It may seem strange to speak of silence when one is a mother of four precious jibber-jabbering children, all under the age of eleven, in anything other than a sighing-longing way. Amazingly, I am immersed in it (when Henrik deigns to nap, that is).
Since closing down my Facebook a while back, the reams and reams of information, quips, photos, and humorous bits which I plowed through each day have disappeared. In their wake, silence. I didn’t know how anyone was doing, or what they were doing, and no one knew my news either, unless I called, emailed, or got together with them.
My habits have been startled; before, when I’d read a particularly striking quote or passage in a book, I’d earmark it for sharing on Facebook. I wanted to share the nugget I found and hear others’ feedback on it. Now I read that line and am struck and I look up from the page. I still want to share it, I still want to discuss it, so I memorize it. I swallow it in and make it part of me, so that I can, by word spoken, share it. I am chewing on words, rather than handing them off right away.
Also, “checking the computer” takes all of five minutes. Reading and responding to the few emails that trickle in and catching up on the major news stories…and…..done. I close the laptop and look around. There’s nothing more to see here, people, move along.
In the meantime, in this wider silence, I find myself quieting too. Almost like that feeling when you step into a lofty empty cathedral and the quiet urges a stilling of the tongue, urges a listening and an awe.

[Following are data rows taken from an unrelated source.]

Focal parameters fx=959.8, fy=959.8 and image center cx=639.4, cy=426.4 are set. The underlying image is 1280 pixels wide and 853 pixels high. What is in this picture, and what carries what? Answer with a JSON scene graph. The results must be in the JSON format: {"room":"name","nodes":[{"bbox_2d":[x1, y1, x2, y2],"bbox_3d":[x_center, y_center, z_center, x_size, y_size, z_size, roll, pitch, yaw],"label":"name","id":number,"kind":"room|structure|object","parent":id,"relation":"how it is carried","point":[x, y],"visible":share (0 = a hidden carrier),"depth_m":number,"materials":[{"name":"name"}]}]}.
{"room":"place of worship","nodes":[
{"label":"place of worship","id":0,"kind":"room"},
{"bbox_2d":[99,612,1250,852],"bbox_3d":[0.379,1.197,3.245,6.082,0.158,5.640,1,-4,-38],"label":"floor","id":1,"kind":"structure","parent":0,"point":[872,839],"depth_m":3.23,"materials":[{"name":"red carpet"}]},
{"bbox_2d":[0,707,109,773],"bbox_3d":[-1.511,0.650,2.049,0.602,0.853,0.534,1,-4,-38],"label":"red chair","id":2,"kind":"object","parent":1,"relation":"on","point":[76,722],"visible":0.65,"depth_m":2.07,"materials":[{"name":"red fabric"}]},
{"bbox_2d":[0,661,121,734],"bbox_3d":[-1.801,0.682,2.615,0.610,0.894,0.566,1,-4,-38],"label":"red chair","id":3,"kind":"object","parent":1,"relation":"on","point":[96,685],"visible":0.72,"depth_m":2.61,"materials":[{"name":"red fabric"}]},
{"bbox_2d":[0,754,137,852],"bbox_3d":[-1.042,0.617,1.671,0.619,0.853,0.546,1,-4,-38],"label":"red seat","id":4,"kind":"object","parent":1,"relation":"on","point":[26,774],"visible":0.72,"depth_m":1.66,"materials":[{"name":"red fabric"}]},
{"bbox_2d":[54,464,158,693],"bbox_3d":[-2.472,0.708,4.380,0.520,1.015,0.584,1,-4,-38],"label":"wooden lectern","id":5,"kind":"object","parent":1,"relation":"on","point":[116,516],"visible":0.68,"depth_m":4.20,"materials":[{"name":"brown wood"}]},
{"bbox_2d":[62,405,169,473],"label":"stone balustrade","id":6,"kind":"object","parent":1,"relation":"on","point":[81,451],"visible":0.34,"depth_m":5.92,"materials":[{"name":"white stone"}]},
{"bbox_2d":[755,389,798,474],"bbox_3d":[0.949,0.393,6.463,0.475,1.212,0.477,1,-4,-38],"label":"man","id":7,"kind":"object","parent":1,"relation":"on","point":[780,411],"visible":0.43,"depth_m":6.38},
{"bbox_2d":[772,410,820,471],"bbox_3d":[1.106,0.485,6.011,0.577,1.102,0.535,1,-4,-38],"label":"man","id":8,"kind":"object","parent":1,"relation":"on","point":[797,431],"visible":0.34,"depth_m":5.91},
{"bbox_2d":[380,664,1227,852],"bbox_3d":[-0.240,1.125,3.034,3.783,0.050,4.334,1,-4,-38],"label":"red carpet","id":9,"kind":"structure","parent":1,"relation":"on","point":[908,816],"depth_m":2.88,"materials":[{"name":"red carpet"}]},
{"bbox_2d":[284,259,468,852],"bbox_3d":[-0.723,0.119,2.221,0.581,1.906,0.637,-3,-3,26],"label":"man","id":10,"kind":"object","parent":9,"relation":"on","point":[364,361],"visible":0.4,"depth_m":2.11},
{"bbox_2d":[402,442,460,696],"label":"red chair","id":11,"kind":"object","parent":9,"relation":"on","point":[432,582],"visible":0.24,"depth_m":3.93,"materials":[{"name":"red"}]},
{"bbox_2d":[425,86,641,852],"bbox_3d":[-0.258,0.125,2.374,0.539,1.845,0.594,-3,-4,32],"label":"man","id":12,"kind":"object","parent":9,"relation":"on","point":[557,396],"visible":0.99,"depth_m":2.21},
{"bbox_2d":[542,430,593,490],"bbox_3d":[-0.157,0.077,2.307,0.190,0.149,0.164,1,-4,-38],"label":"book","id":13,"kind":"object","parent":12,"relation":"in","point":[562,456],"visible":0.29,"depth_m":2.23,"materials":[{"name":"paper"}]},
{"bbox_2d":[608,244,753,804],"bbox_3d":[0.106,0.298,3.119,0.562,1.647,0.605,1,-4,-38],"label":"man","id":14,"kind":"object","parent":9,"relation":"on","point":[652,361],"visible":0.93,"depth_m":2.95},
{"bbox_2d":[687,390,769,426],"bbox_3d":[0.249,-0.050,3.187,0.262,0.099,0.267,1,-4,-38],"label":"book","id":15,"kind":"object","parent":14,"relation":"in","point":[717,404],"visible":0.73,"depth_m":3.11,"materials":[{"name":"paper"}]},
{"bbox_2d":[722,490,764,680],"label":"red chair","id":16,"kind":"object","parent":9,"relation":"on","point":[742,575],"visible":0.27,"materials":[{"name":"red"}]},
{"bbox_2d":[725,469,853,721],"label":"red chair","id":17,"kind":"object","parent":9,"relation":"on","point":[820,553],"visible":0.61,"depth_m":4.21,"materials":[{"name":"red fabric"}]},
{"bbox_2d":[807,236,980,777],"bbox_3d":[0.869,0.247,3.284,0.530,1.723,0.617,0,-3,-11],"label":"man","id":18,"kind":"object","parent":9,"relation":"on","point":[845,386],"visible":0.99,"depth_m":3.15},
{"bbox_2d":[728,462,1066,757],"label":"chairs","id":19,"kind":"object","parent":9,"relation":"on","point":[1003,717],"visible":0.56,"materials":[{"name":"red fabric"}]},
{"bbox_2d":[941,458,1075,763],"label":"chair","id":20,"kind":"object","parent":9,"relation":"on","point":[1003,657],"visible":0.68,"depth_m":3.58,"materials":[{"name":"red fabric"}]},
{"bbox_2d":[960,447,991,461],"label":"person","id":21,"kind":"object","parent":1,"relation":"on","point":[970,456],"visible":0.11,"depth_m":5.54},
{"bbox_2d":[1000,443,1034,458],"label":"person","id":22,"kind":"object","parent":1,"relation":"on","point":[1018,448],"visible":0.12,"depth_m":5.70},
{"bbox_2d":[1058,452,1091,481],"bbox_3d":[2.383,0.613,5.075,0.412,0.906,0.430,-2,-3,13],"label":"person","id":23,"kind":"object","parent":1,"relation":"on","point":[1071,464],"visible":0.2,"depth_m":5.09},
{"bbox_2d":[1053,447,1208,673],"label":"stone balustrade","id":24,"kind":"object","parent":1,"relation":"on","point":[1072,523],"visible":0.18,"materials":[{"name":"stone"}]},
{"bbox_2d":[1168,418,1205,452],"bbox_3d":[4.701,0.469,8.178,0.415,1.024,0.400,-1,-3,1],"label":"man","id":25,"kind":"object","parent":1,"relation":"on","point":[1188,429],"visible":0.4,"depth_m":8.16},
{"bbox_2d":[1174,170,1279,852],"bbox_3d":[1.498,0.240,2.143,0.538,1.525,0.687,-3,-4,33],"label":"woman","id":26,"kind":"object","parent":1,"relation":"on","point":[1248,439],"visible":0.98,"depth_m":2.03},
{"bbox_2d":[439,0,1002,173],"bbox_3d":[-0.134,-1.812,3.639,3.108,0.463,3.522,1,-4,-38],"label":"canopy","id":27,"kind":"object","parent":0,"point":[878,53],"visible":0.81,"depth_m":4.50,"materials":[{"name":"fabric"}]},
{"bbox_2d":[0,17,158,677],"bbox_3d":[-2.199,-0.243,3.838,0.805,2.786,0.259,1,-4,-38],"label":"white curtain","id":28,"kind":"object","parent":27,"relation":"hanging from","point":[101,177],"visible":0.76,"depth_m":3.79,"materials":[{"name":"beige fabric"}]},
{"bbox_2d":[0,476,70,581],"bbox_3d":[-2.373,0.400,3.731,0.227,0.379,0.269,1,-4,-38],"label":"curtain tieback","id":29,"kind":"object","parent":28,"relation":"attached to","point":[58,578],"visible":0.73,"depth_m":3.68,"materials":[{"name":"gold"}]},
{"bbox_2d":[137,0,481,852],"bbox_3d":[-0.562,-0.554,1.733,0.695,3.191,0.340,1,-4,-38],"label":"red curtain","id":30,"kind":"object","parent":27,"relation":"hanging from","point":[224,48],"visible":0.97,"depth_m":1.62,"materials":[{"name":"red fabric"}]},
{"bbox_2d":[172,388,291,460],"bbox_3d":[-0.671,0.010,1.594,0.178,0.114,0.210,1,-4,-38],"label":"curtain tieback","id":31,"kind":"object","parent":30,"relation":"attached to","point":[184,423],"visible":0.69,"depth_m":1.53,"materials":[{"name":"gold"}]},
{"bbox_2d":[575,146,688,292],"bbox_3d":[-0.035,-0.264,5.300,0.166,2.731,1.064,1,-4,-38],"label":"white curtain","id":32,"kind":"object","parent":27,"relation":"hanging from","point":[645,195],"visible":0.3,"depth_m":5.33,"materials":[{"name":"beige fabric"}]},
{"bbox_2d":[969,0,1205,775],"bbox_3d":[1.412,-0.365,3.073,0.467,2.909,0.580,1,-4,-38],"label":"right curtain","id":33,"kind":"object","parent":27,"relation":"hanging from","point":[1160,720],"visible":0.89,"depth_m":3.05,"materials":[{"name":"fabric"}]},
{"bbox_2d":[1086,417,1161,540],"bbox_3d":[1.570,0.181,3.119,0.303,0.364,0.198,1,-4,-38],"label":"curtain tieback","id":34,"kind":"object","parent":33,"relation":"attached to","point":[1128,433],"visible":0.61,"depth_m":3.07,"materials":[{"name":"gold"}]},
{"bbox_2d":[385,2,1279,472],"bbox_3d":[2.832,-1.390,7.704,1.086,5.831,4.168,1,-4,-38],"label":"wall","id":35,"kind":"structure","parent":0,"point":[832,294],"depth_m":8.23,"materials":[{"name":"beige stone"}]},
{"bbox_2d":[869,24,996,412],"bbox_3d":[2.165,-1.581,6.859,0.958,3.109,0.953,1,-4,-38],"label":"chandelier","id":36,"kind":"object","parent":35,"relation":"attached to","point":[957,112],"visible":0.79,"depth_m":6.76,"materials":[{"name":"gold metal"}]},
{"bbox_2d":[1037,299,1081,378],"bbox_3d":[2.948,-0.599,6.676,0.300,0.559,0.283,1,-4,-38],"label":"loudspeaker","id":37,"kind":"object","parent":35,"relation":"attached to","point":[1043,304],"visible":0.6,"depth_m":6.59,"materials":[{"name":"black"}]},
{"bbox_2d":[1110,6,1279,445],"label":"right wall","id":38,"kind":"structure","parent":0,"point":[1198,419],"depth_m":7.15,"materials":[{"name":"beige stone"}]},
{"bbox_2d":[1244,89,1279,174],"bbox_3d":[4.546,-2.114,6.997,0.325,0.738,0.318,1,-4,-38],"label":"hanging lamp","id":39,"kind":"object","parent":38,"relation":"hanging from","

What is God teaching me in this valley, this quiet, dark, valley? I don’t know, but I beg Him in whispers for wisdom, humility, selflessness, and mercy. For Him to burn out the weeds in my heart and plant life-giving things. For all the soul-killing sins to be yanked into the spotlight and named that I might reject them full in the face, with no turning aside. That sort of stuff.
And in this time, Baby grows in the deep, nearly the size of a kumquat, but with a soul as large as any, in the secret place. And I pray to be a wiser, more humble, more gentle mama today, tomorrow, and when I meet this wee one face-to-face, smiling.